ALLEN PARK, Mich. -- Once Matthew Stafford had reached the red zone on Sunday, things didn’t go well. Whenever he wasn’t there, though, the Detroit Lions quarterback was moving the ball at ease.

It led to a 423-yard passing total against the Pittsburgh Steelers -- the fifth-best passing game of his career and eighth time he had gone over 400 yards in a contest. In theory, this could have meant progress.

This was Stafford’s first 400-yard game since Oct. 18, 2015, when he threw for 405 yards against the Chicago Bears. It was his best passing game since Oct. 27, 2013, when he threw for 488 yards in a last-second win over the Dallas Cowboys during which he fake spiking the ball and ran into the end zone.

It was Detroit’s best overall offensive yardage performance (482) since that game against the Bears in 2015. It was only the third time the Lions had put up more than 450 offensive yards under coach Jim Caldwell. Stafford had eight pass plays of 20 yards or more against the Steelers, after having 16 in his first six games combined.

It was a monster performance, except for one very critical thing: Stafford and the Lions couldn’t score a touchdown.

“I feel like when we get into the red zone, we’ve done a nice job of getting points, and tonight was a different scenario, different case,” Stafford said. “I was happy the way we executed on the field. We had some really huge plays, our guys are doing a really nice job of executing some protection checks and our guys in the run game did a good job too. So, there’s positives to take away from this.

“But there’s obviously some negatives we got to clean up, and we’ve got to find ways to get points, and that’s on me.”

The lack of passing touchdowns might seem odd in a 400-yard passing game, but when it comes to Stafford, this is not the first time it has happened. In Stafford’s eight such 400-yard performances, he has thrown for one or no touchdowns four times.

Stafford holds the dubious mark of having two of the four highest passing-yardage games without a passing touchdown in the Super Bowl era.
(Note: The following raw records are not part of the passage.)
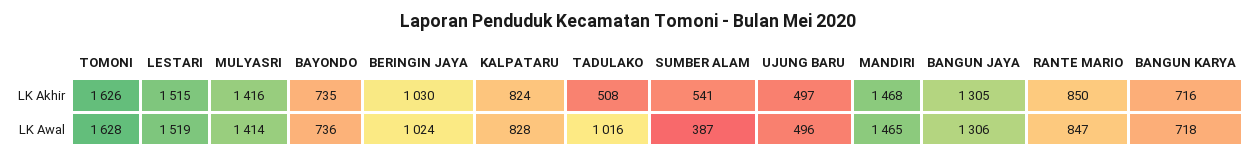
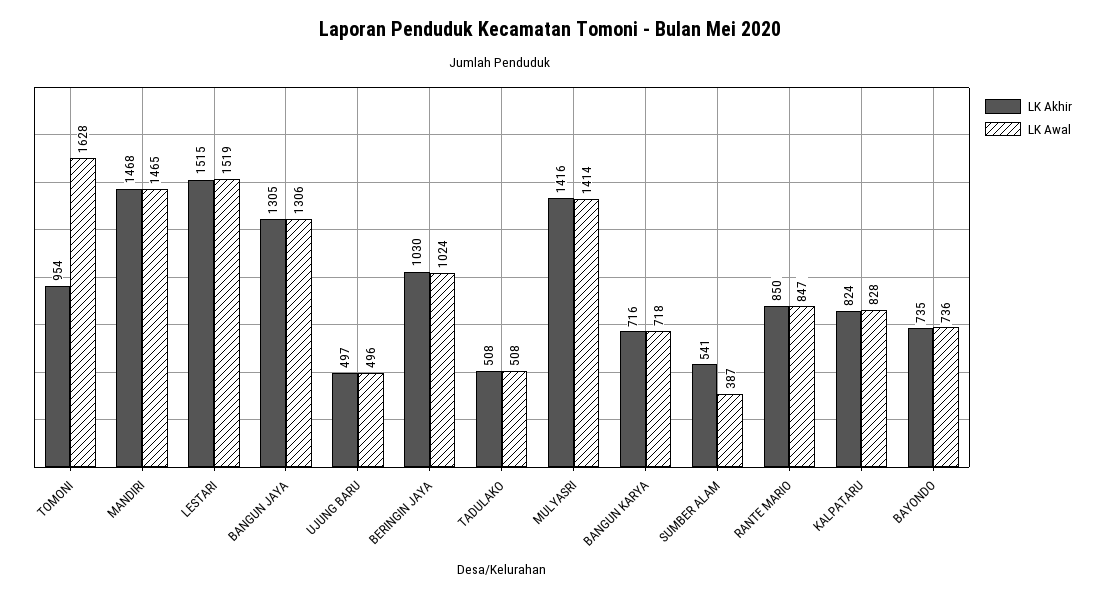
  {
    "LK Akhir": {
-     "TOMONI": 1626,
+     "TOMONI": 954,
      "LESTARI": 1515,
      "MULYASRI": 1416,
      "BAYONDO": 735,
      "BERINGIN JAYA": 1030,
      "KALPATARU": 824,
      "TADULAKO": 508,
      "SUMBER ALAM": 541,
      "UJUNG BARU": 497,
      "MANDIRI": 1468,
      "BANGUN JAYA": 1305,
      "RANTE MARIO": 850,
      "BANGUN KARYA": 716
    },
    "LK Awal": {
      "TOMONI": 1628,
      "LESTARI": 1519,
      "MULYASRI": 1414,
      "BAYONDO": 736,
      "BERINGIN JAYA": 1024,
      "KALPATARU": 828,
-     "TADULAKO": 1016,
+     "TADULAKO": 508,
      "SUMBER ALAM": 387,
      "UJUNG BARU": 496,
      "MANDIRI": 1465,
      "BANGUN JAYA": 1306,
      "RANTE MARIO": 847,
      "BANGUN KARYA": 718
    }
  }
Sunday night against Pittsburgh was the fourth. The highest? Stafford’s 443-yard game against the Atlanta Falcons in 2012, when the Lions lost at home, 31-18, and Calvin Johnson broke Jerry Rice’s all-time single-season receiving yards mark.

The other two quarterbacks who have managed to do this are Pro Football Hall of Famers. Joe Montana threw for 441 yards and three interceptions in the San Francisco 49ers' 14-6 loss to the Washington Redskins on Nov. 17, 1986, and former Houston Oilers quarterback Warren Moon threw for 432 yards and no interceptions in a 26-23 win over Dallas on Nov. 10, 1991.
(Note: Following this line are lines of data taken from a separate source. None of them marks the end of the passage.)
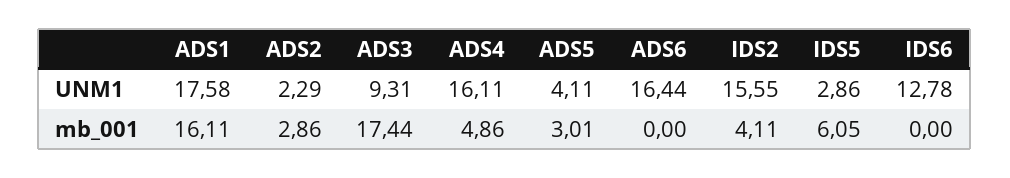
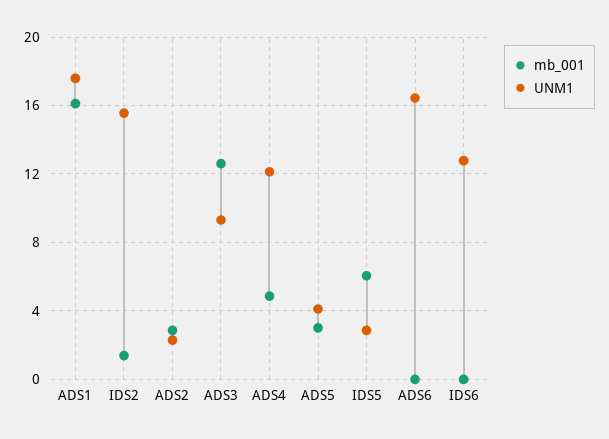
  {
    "UNM1": {
      "ADS1": 17.58,
      "ADS2": 2.29,
      "ADS3": 9.31,
-     "ADS4": 16.11,
+     "ADS4": 12,
      "ADS5": 4.11,
      "ADS6": 16.44,
      "IDS2": 15.55,
      "IDS5": 2.86,
      "IDS6": 12.78
    },
    "mb_001": {
      "ADS1": 16.11,
      "ADS2": 2.86,
-     "ADS3": 17.44,
+     "ADS3": 12.5,
      "ADS4": 4.86,
      "ADS5": 3.01,
      "ADS6": 0,
-     "IDS2": 4.11,
+     "IDS2": 1.5,
      "IDS5": 6.05,
      "IDS6": 0
    }
  }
The Lions don't have the best record (3-5) when Stafford has thrown for more than 400 yards. In the top five passing games of Stafford’s career, the Lions are 1-4, with the 2013 win over the Cowboys the lone victory.
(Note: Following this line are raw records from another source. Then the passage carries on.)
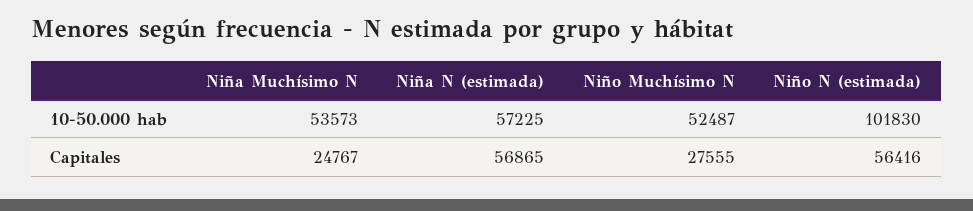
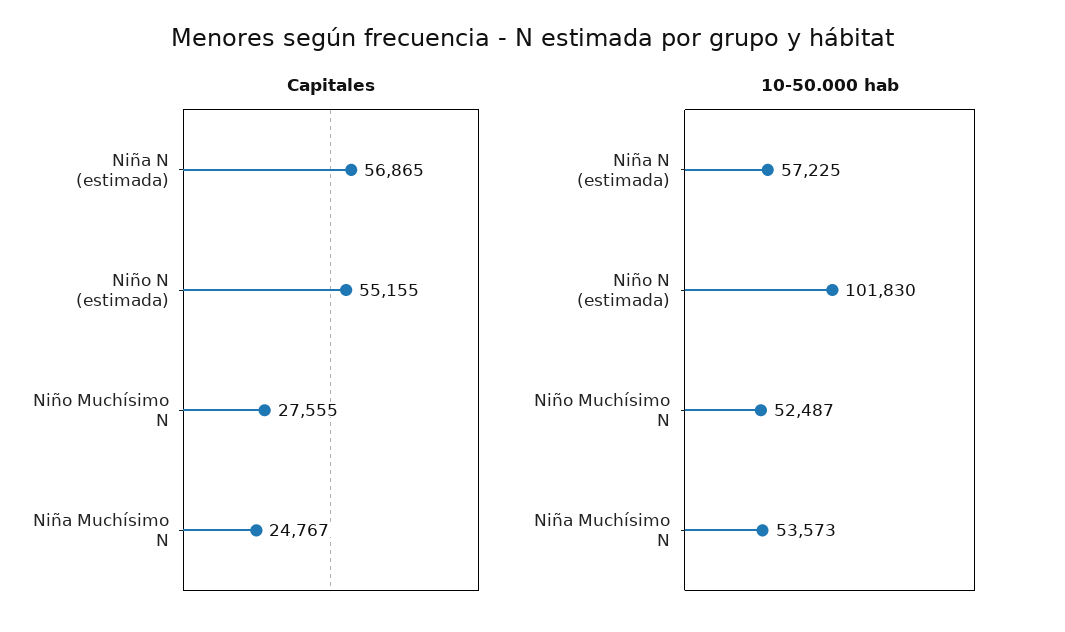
  {
    "10-50.000 hab": {
      "Niña Muchísimo N": 53573,
      "Niña N (estimada)": 57225,
      "Niño Muchísimo N": 52487,
      "Niño N (estimada)": 101830
    },
    "Capitales": {
      "Niña Muchísimo N": 24767,
      "Niña N (estimada)": 56865,
      "Niño Muchísimo N": 27555,
-     "Niño N (estimada)": 56416
+     "Niño N (estimada)": 55155
    }
  }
But while the Lions finally figured out a way to get explosive plays, their short-yardage plays continued to suffer. After two more failed fourth-down conversions on Sunday, the Lions remain one of five teams to have not converted a fourth down attempt this season.

The Lions have only scored one red zone touchdown on third or fourth down this season. No matter where the Lions are on the field, they are averaging minus-.33 yards per play when in third- or fourth-and-1. Overall on third and fourth down, the Lions are averaging 1.38 yards per play.

It doesn’t get much better when you look at all downs, with the Lions averaging 1.88 yards per play. Only the Cincinnati Bengals, at 1.82 yards per play, are worse.

So that might explain why the Lions couldn’t score in the red zone on Sunday and why Stafford could throw for 400-plus yards -- and not reach the end zone once.